3. How best to set up the locker etc so that overfilling does not cause further worse problems
4. How to recover files vaulted due to false positive
5. Implications for safety with any of these options
6. some detection of a "flood" by avast could indicate a FP

This is not an exhaustive list, and I'm in no position to say these are the right set up options or questions - but maybe the experts can come up with the right questions to follow up.

And such info needs to be maintained as options for best practice (not one size fits all), clearly visible and maintained, not buried away with so much other good stuff in the deepest bowels of the forum.

Regards

[Hermite15]

@ soundgrammar: this is no help thread here 

[Lisandro]

1. automatic sending of doubtful files to the locker is manual rather than automatic.

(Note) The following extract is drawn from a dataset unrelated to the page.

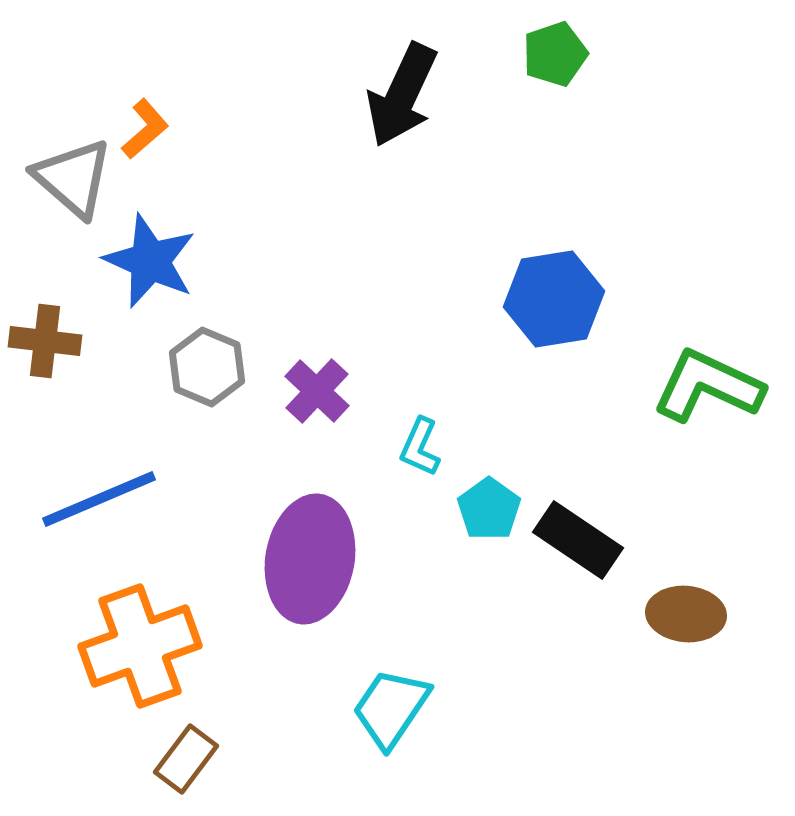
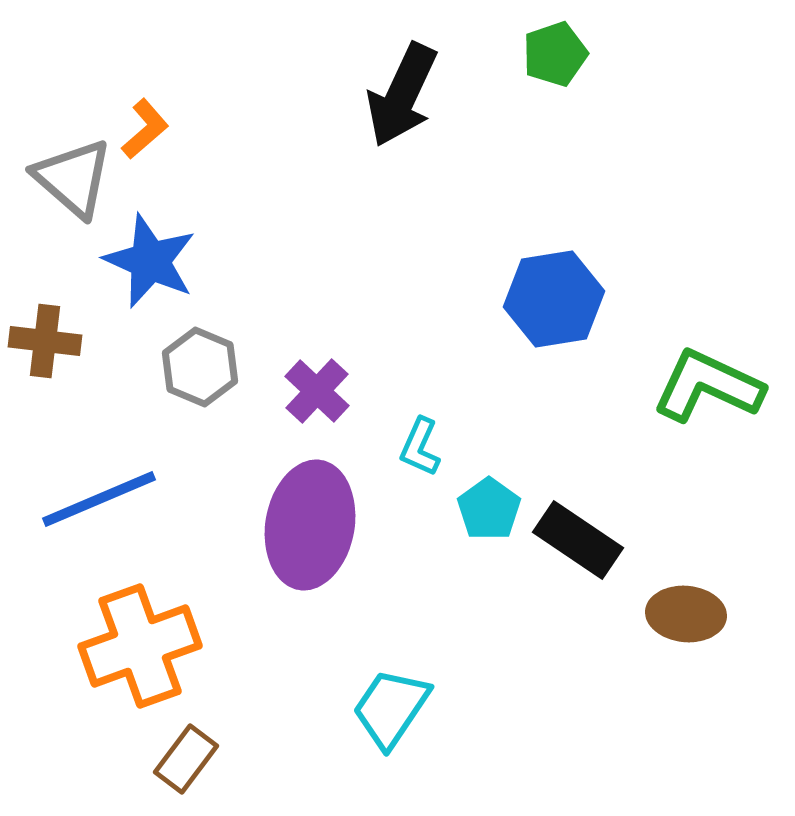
gray hexagon: moved 7 px left
purple ellipse: moved 34 px up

Mine is set this way, but I have no idea where the options are...

I've changed my mind. First I thought the user must be asked in any case. But I agree a lot of users will simply delete the files instead of sending them to Chest. Now I think files needed to boot, at least on Safe Mode, in any language, need to be preserved. How to do this? I don't know, just my wish. My fear is seeing avast sending a necessary file to boot to Chest. I can't recover it... neither in Safe Mode.

2. Taking updates at certain times rather than when unattended.

I don't think this helps. I would set automatic updates for engine and virus definitions. The correction also comes with a new virus definitions package. You can't "check" if the update is ok before applying it... it's not reasonable, nobody wants this, neither Alwil.

3. How best to set up the locker etc so that overfilling does not cause further worse problems

I don't mind to set the Chest for higher values than the defaults. But the defaults are enough for most situations.

4. How to recover files vaulted due to false positive

Restore then withing Chest (right click them).

5. Implications for safety with any of these options

If you update your virus definitions, they are correct and the false positive is corrected, you will restore a clean file to its place.
With avast4 you can scan file within Chest. With avast5 beta it's not working yet.

6. some detection of a "flood" by avast could indicate a FP

Can you elaborate?

Better will be start a new thread to discuss like Logon said.